A leaked copy of the Apple Genius Training manual found its way into the hands of Sam Biddle, writter for Gizmodo.com, the gadget and tech website. I’ve read through the article while I haven’t revised my thoughts on the Apple Empire, I think it’s pretty interesting to get a glimpse into such a private company.
It would seem that Apple has a two week course that indoctrinates new employees in the lessons about navigating any customer situation. Normally I’m not super excited about Apple. While I do find there products fairly intuitive and even sexy, on occasion, I generally feel that in too many cases, owning an Apple product is seen as a status symbol, and I never had a lot of shiny new toys as a kid. I’m not impressed by what you own, and if that’s what you choose to define you as a person, you need to take stock and reconsider.
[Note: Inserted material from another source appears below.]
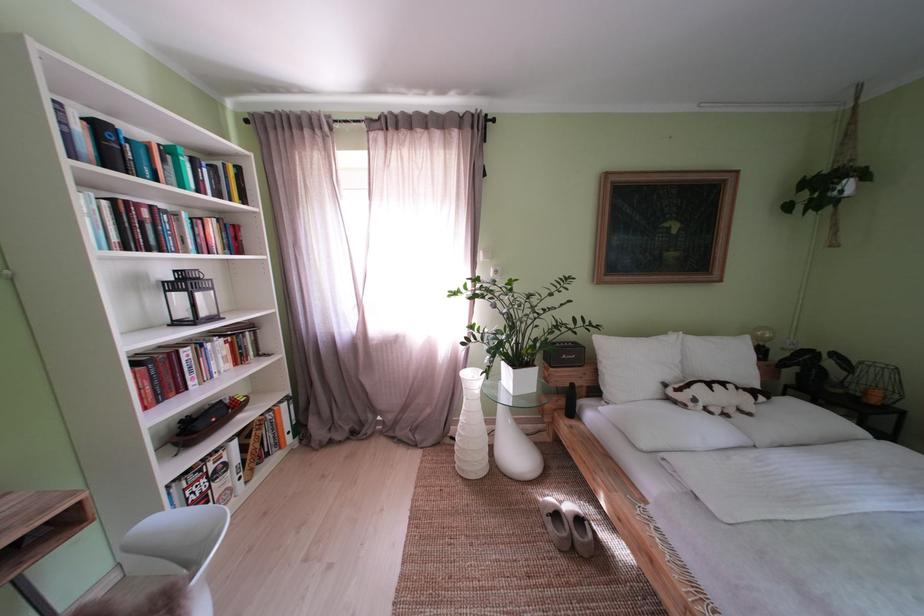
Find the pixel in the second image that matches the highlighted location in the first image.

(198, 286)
‘Empathy’ seems to come up a lot in the manual, which makes sense. In my previous incarnation as a retail manager, we wanted our employees to focus on the customer. Address their concerns with understanding, use language that didn’t alienate, make sure they feel comfortable with the purchase. It was all very customer focused, but, like it’s mentioned in the article, store are businesses. Business are meant to make money, especially publicly traded ones. Apple, or anyone else, has nothing to apologize for trying to make money. It’s how you make money. They seems to want to give the customer an overwhelmingly positive experience by setting their Geniuses up with a solid foundation, and I say ‘kudos’! (Not the delicious, chocolate covered granola bar ‘Kudos’)
Biddle seems surprised at the cult-like nature of the program, but with a little basic word association exercise with ‘Apple’, the word ‘cult’ would come up every now and then, I’m sure. Granted, the language used from the role-play examples seems a bit bizarre and cyborg-ish, I think the spirit to make it a comfortable experience for the customer is there. When you join a new company, especially on the front line, you’re expected to drink the Kool-Aid. You have to give up at least a part of yourself to something larger. How you look, speak and act are all part of that.
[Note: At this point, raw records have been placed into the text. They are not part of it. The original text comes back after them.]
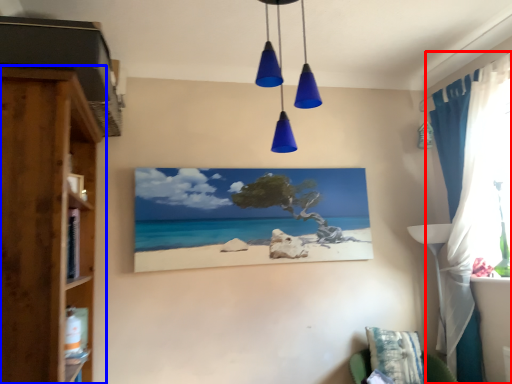
Question: Which object is closer to the camera taking this photo, curtain (highlighted by a red box) or cupboard (highlighted by a blue box)?

Choices:
 (A) curtain
 (B) cupboard

Answer: (B)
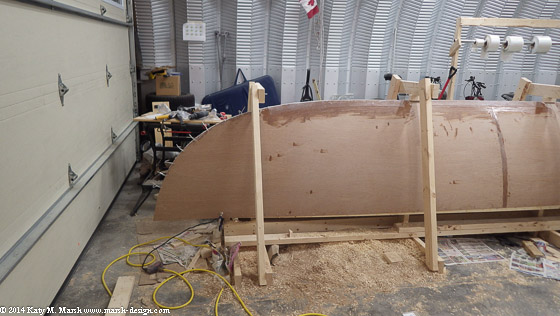
What are the coordinates of `newspaper` in the screenshot? It's located at click(477, 254), click(522, 264).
A former Genius confides in Biddle that some of the role-play conversations are never realized in a real environment. As a manager, I often found employees hard a hard time translating their learning to real life and would often revert back to whatever they had done before. This lies on the content developers to create a realistic training journey for the learners to take. If people don’t speak like robots, don’t write dialog like a robot. This then falls to the front line managers to ensure that people are using their new found skills. Are those manager equipped for that job? Also an important question.
All in all, I don’t think this is an evil plan by Apple to brainwash their people. I think it’s a very thorough training program that may be lacking a bit of a human touch. That seems to line up pretty well with the company that Jobs had created.